# GPS with campgrounds and parks



## mailfire99 (Nov 16, 2007)

I am in the market for a GPS with campgrounds as Points of Interest, making them easy to find by location. Do any of you use one you would reccommend, or not reccommend? 

Any suggestions?


----------



## antigua (Dec 17, 2007)

The only thing I don't like about GPS Systems is that when you pay all that money for a GPS unit, the software updates should be free of charge. The software that's in my unit is out of date but only a year old and I have to shell out another $75 for the new software so I'm up to date. I didn't realize that nor did I asked the question at the time of purchase. Just a good FYI for ya. 
I have a Garmin 330 Street Polit. It works pretty good. If I type in the name of the campground in the right category, it will come up on the screen with the full address and with the option to start to "GO" or see it in the screen. 
https://buy.garmin.com/shop/shop.do?pID=6385
There are so many to choose from now a days. I guess it's all about how much you want to spend and what you want the GPS to do. Do your research and look up some reviews like CNET at 
http://reviews.cnet.com/4244-5_7-0.html?query=GPS&tag=srch&target=
I always go to this site before I buy anything. I like to read all the useres reviews to get a feel if the product is really any good. It's saved my rear a few times.


----------



## bill0830 (Nov 16, 2007)

I also have the Garmin Steet Pilot (Sams club BlackFriday purchase). I really like mine. I believe that you can do a search for parks on it also. I mainly use mine by inputing a address and letting it find it. We recently took a trip to New Orleans and the little lady took us there and back with not problems.


----------



## mailfire99 (Nov 16, 2007)

man, I didnt realize that about the software updates. I agree, that should be free. That Garmin 330 looks pretty nice, I go look at it. I have used cnet a good bit before too, I am going to go through all of their reviews and then pick a few to check out. thanks for the info.


----------



## cricket2 (Nov 16, 2007)

i didnt realize they had gps's with campgrounds on them. I will have to look into this myself. I have used the etrex for marking hotspots and stuff like that, but thats about it.


----------



## antigua (Dec 17, 2007)

I should clarify that I'm talking about the map software. I have road maps for North America dated 2005. The new 2008 map updates are available from $70.00 to $100 depending where you go. There is another software that make the unit run, I guess the operating system that allows you to turn the system on is a different one and is free I think just once. I guess like any other computer software, like MS Office, you need to buy their new software when a new version comes out. Arguably No difference I guess.


----------



## mailfire99 (Nov 16, 2007)

Ok, yeah that makes sense. I thought I had read somewhere on one of the gps's i was looking at that they would provide free updates (as available) to the map software, but could be wrong.

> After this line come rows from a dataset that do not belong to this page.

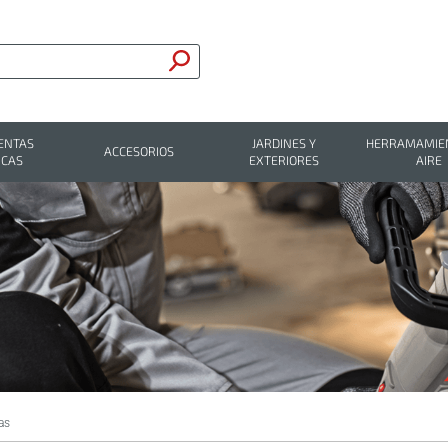
ENTAS
JARDINES Y
HERRAMAMIEN
ACCESORIOS
ICAS
EXTERIORES
AIRE
as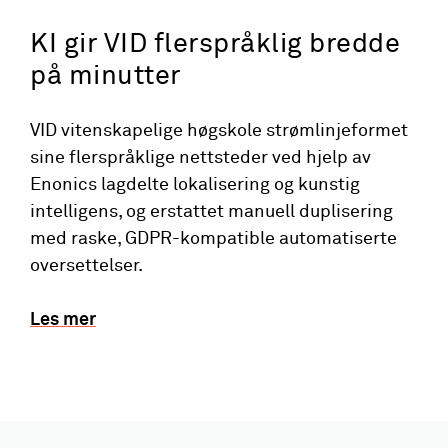
KI gir VID flerspråklig bredde
på minutter
VID vitenskapelige høgskole strømlinjeformet
sine flerspråklige nettsteder ved hjelp av
Enonics lagdelte lokalisering og kunstig
intelligens, og erstattet manuell duplisering
med raske, GDPR-kompatible automatiserte
oversettelser.
Les mer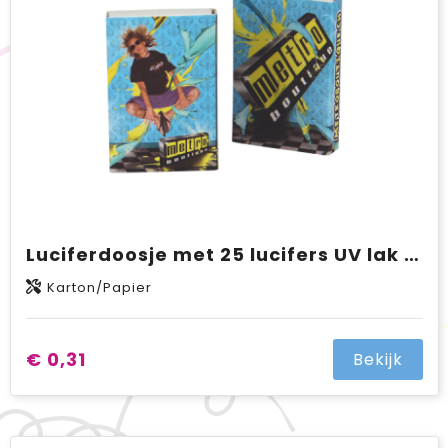
Luciferdoosje met 25 lucifers UV lak uitvoering met full colour opdruk
Karton/Papier
€ 0,31
Bekijk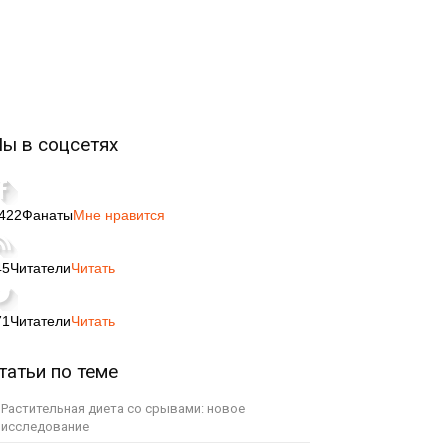
ы в соцсетях
,422
Фанаты
Мне нравится
45
Читатели
Читать
71
Читатели
Читать
татьи по теме
Растительная диета со срывами: новое
исследование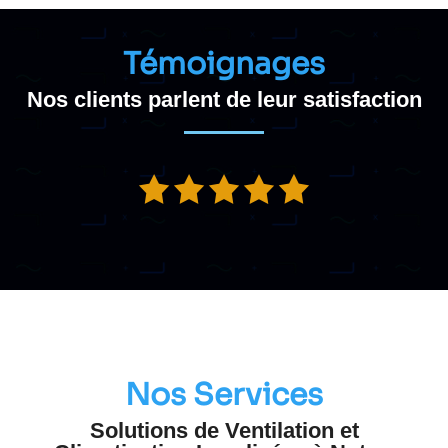
Témoignages
Nos clients parlent de leur satisfaction
Nos Services
Solutions de Ventilation et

Yeah, every year you can upgrade your MS products. Smart move on their part, not hard to figure why ol' Bill is so wealthy.


----------



## ctfortner (Nov 16, 2007)

hey that looks nice. Have to see how things go, that could be a nice giveaway in one of our contests in the future. Then we can get a member review on the product.


----------



## camp219 (Jan 4, 2008)

*Reply:*

I never used GPS so i can't give you any suggestion. I find more relative and correct information through internet and Map.


----------



## antigua (Dec 17, 2007)

I use Google Earth to look up where I'm going because it's real images and I can see whats around the locations I'm going too. I really like the GPS for other reasons like gas stations ATM Machines and restaurants if we're hungry. I use it for those reasons more than anything.


----------